I'd be wanting an independent valuation; not one ordered by vested interests, before committing anything to investments of this nature.

seems to be a new wave of these but they all have the same old M.O

If you don't like it, don't invest! All we need is buyer beware.

Never ask for regulation. Strike me down. We have an increasingly moribund, red tape and tax suffocated economy as it is without people asking for more regulation. Goodness me. What has happened to us all.

And don't even start me on the intrusion and pointless dead weight that is AML.

Does anyone have any insight into what has happened with historic syndications? I've only been aware of them for +- 10 years, and only seem to hear of them when they are new, never any follow ups.

Whats does history suggest will happen to such investments (aside from being difficult to sell)?

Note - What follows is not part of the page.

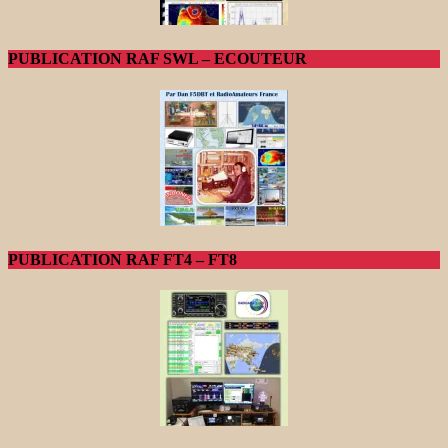
PUBLICATION RAF SWL – ECOUTEUR
PUBLICATION RAF FT4 – FT8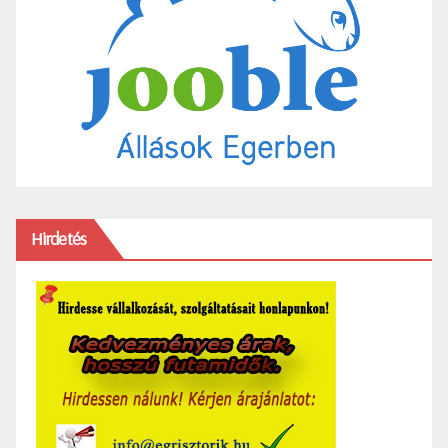
Hirdetés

Do your own research. Most important . Who? What? When? Why? Then look further...

I'm with Officebound on this.

Every time a commercial property syndicate is reported here we get all the naysayers: oh, don't invest in those, look at the past.

Well I'd be very interested in the past: seems like a great investigative story for an reporter.

Another interest only leveraged property investment. Where is the upside at these valuations?

Not for me. I would rather stick to investing in a few of the listed property funds, as I have done for a number of years.

They are all PIEs and pay dividends quarterly. They are easily saleable, in small or large amounts and in the current environment, have performed well. Thus, one of my larger holdings PFI, has seen its share price rise from $1.57 at the start of 2017 to its current price of $2.51. I bought it for diversification and a steady income, not for growth which is just a bonus. A similar story applies to others such as Precinct and Vital Healthcare. I failed to buy shares in Augusta.